» Trecho selecionado

....

A crise financeira dos Correios já afeta a área cultural da estatal. O Centro Cultural Correios, no Centro do Rio, suspendeu o calendário de exposições previsto para os próximos meses, surpreendendo artistas, curadores e produtores que já preparavam mostras desde o ano passado.
A notificação foi enviada na semana passada às equipes responsáveis. No comunicado, a instituição afirma que a decisão atende a uma determinação da gestão do departamento cultural dos Correios, em Brasília. Até agora, não há novo cronograma para as exposições afetadas.
A medida ocorre em meio ao agravamento da situação financeira da empresa. Segundo demonstrações financeiras aprovadas pelo Conselho de Administração, os Correios registraram prejuízo de R$ 3,1 bilhões no primeiro trimestre deste ano. Em 2025, o déficit havia sido de cerca de R$ 1,7 bilhão.
De acordo com o Centro Cultural, a decisão integra um processo de readequação interna. Em nota, a instituição informou que a empresa revisa o modelo de cessão de seus espaços culturais para alinhar ações de cultura e desenvolvimento às medidas em curso, com foco em otimização de recursos e sustentabilidade. Os estudos sobre o futuro do modelo de funcionamento seguem em andamento, sem prazo para conclusão ou retomada da programação.
O espaço funciona desde a década de 1980 e recebe, em média, 400 mil visitantes por ano, com cerca de 50 eventos culturais anuais. O centro cultural está instalado em um edifício da década de 1920, na região da Candelária, a poucos metros do Centro Cultural Banco do Brasil (CCBB). O prédio, com cerca de 3 mil metros quadrados, abriga atividades de teatro, vídeo, música, artes plásticas, cinema e outras linguagens.
Enquanto o futuro da programação segue indefinido, o Centro Cultural Correios mantém apenas as exposições em cartaz, com encerramento previsto para 4 de julho: “Língua de Fogo”, de Pàulla Scàvazzini; “Arca Quattro”, de Luiz Badia; “Jardim”, de Carol Ambrósio; e “Caminho Suspenso”, de Ruan D’Ornellas.

....

» Dados
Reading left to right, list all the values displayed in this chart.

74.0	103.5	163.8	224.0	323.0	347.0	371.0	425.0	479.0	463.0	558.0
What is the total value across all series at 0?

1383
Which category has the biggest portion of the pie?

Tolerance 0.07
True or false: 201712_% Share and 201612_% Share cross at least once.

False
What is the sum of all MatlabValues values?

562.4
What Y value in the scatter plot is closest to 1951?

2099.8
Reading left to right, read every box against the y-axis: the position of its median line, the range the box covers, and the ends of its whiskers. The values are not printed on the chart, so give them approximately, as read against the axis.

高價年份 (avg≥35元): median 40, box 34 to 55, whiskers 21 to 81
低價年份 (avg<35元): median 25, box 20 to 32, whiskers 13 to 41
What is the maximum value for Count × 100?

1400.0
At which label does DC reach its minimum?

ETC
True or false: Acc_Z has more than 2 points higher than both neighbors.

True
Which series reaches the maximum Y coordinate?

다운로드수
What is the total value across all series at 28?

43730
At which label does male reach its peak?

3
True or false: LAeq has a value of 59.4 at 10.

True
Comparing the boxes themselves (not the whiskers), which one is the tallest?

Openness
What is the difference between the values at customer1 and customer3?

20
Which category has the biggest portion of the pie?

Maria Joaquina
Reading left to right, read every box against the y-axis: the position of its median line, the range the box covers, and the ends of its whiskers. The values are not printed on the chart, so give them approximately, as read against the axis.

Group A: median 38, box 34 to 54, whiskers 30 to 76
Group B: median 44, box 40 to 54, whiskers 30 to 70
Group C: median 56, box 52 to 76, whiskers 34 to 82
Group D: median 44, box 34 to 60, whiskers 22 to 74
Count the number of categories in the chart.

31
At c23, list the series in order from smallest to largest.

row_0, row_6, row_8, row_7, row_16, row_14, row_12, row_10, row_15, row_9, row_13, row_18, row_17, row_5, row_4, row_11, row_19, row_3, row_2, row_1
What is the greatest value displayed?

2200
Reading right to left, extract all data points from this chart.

....

» Tarefa proposta
Transcreva, da reportagem sobre o Centro Cultural Correios, o trecho que se inicia com as palavras "De acordo com" e termina com "retomada da programação.". O material constitui conteúdo independente da reportagem.

» Resolução do exercício
De acordo com o Centro Cultural, a decisão integra um processo de readequação interna. Em nota, a instituição informou que a empresa revisa o modelo de cessão de seus espaços culturais para alinhar ações de cultura e desenvolvimento às medidas em curso, com foco em otimização de recursos e sustentabilidade. Os estudos sobre o futuro do modelo de funcionamento seguem em andamento, sem prazo para conclusão ou retomada da programação.